## Questions to answer
1 - Answer these questions about the text on de-skewing number plate characters, one answer per line, marked like the questions:
(a) Which method do most researchers use to perform the de-skew operation?
(b) After the bounding box is obtained, what kind of scan lines are cast?
(c) When the step is repeated on the horizontal axis, what operation must be left out?
2 - In the text on de-skewing number plate characters, rename "characters" to "symbols" throughout the stretch from "I have done" through "to do this?", and write out that stretch with the change.
3 - Write what comes next in the text on de-skewing number plate characters, picking up after its final sentence.

Document extract Start Marker

I'm working on number plate recognition. The problem is that I have to de-skew the characters in a binary image to increase the accuracy of template matching.
I have done a lot of pre-processing to remove unnecessary pixels of the image and I could segment the characters out. But unfortunately they are skewed.
From... converting to greyscale to binary
Then.. pre-processing techniques..
After segmentation..
As can be observed in the last image, the characters are skewed and this will lead to inaccuracy for template matching to perform recognition purposes.
Most of the researchers are using Hough transform to perform the de-skew operation but is there an easier way to do this?
There are ways to deal with this. Some on the matching part to avoid the unskew operation itself like this:
But you want to unskew so:
detect the rotation angle/skew slope
Obtain bounding box, then cast vertical scan lines and remember first hit point and last regress line through all of them
rotate/skew back by it
So either use atan2
to obtain the angle or directly construct 2D homogenous 3x3 transform matrix based on basis vectors (one is the line and second is its perpendicular vector). For more info see:
Now the rotated/unskew image will be still skewed bud in much much lower rate
so you can apply #1,#2 in the horizontal axis too but this time you need to unskew only (do not use rotation). Usually the remnant skew ratio is small so this step is not necessary.

Document extract End Marker
Given entries Start Marker

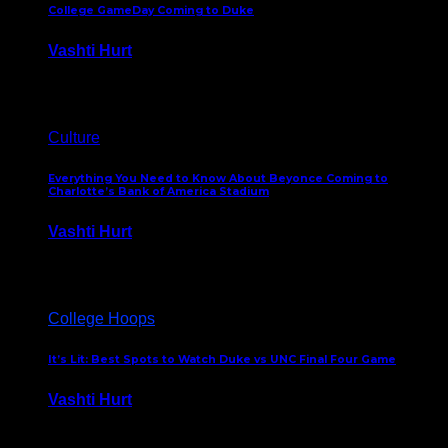
College GameDay Coming to Duke
Vashti Hurt
September 24, 2023
Culture
Everything You Need to Know About Beyonce Coming to
Charlotte’s Bank of America Stadium
Vashti Hurt
February 1, 2023
College Hoops
It’s Lit: Best Spots to Watch Duke vs UNC Final Four Game
Vashti Hurt
April 1, 2022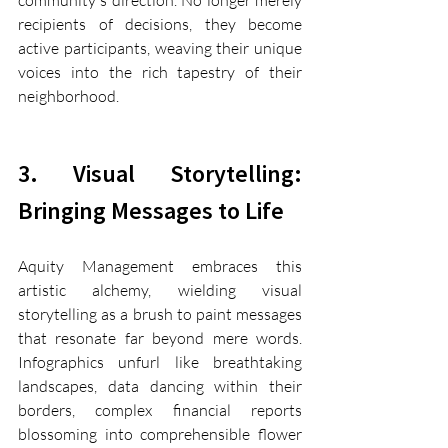
community's direction. No longer merely 
recipients of decisions, they become 
active participants, weaving their unique 
voices into the rich tapestry of their 
neighborhood.
3. Visual Storytelling: 
Bringing Messages to Life
Aquity Management embraces this 
artistic alchemy, wielding visual 
storytelling as a brush to paint messages 
that resonate far beyond mere words. 
Infographics unfurl like breathtaking 
landscapes, data dancing within their 
borders, complex financial reports 
blossoming into comprehensible flower 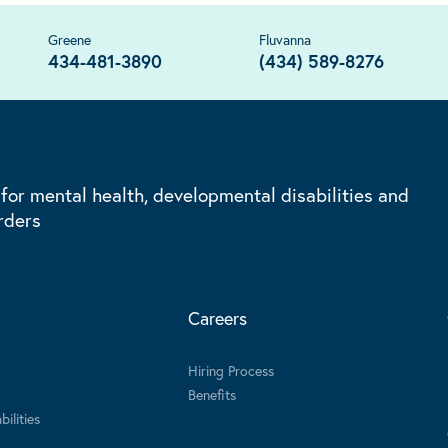
Greene
Fluvanna
434-481-3890
(434) 589-8276
 for mental health, developmental disabilities and
rders
Careers
Hiring Process
Benefits
ilities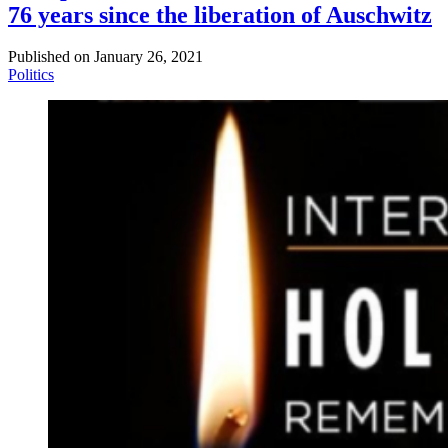
76 years since the liberation of Auschwitz
Published on
January 26, 2021
Politics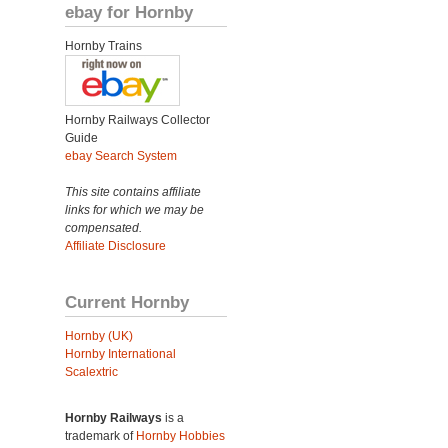
ebay for Hornby
Hornby Trains
Hornby Railways Collector
Guide
ebay Search System
This site contains affiliate
links for which we may be
compensated.
Affiliate Disclosure
Current Hornby
Hornby (UK)
Hornby International
Scalextric
Hornby Railways
is a
trademark of
Hornby Hobbies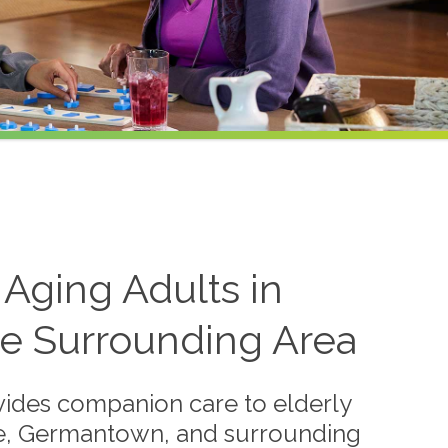
Aging Adults in
e Surrounding Area
ides companion care to elderly
lle, Germantown, and surrounding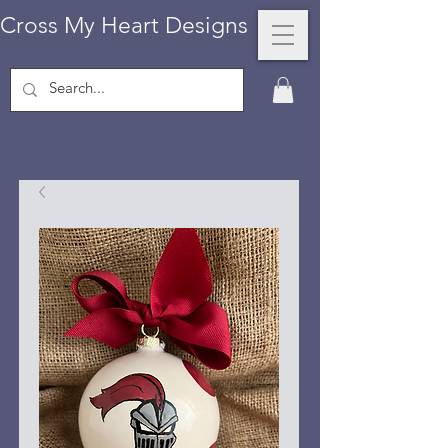
Cross My Heart Designs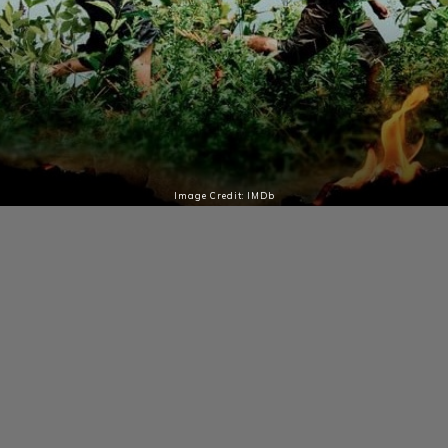
Image Credit: IMDb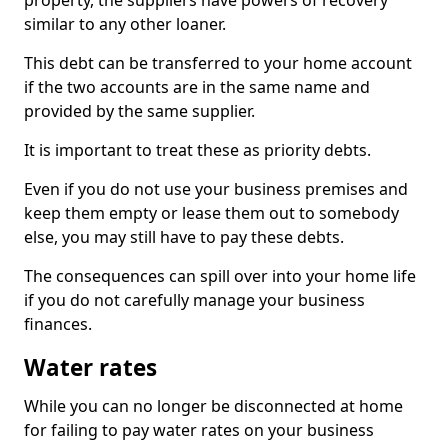
property, the suppliers have powers of recovery
similar to any other loaner.
This debt can be transferred to your home account
if the two accounts are in the same name and
provided by the same supplier.
It is important to treat these as priority debts.
Even if you do not use your business premises and
keep them empty or lease them out to somebody
else, you may still have to pay these debts.
The consequences can spill over into your home life
if you do not carefully manage your business
finances.
Water rates
While you can no longer be disconnected at home
for failing to pay water rates on your business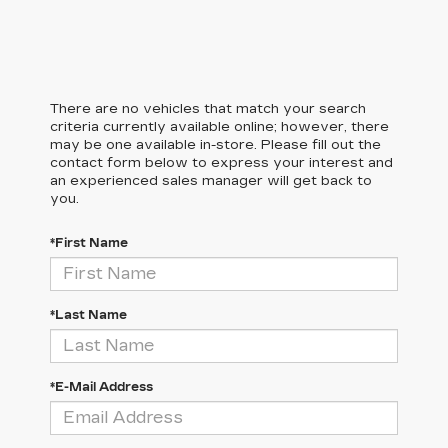
There are no vehicles that match your search
criteria currently available online; however, there
may be one available in-store. Please fill out the
contact form below to express your interest and
an experienced sales manager will get back to
you.
*First Name
*Last Name
*E-Mail Address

Given entries End Marker

## Answer section
1 -
(a) The Hough transform.
(b) Vertical scan lines.
(c) Rotation; only the unskew is applied.

2 -
I have done a lot of pre-processing to remove unnecessary pixels of the image and I could segment the symbols out. But unfortunately they are skewed.
From... converting to greyscale to binary
Then.. pre-processing techniques..
After segmentation..
As can be observed in the last image, the symbols are skewed and this will lead to inaccuracy for template matching to perform recognition purposes.
Most of the researchers are using Hough transform to perform the de-skew operation but is there an easier way to do this?

3 -
[notes]
You can boost the precision by filtering out wrong points or by carefully selecting the start point of scan lines so they hit in the right place of characters (you obviously know the characters count).
[edit1] small example
Here small example of output for your image (Negative as my functions are expecting white paper and black font):
As you can see the rotation and skew is much much smaller.
You can find the rotation angle of your skewed black and white data also by principal component analysis of a set of points consisting of all white pixels in your image.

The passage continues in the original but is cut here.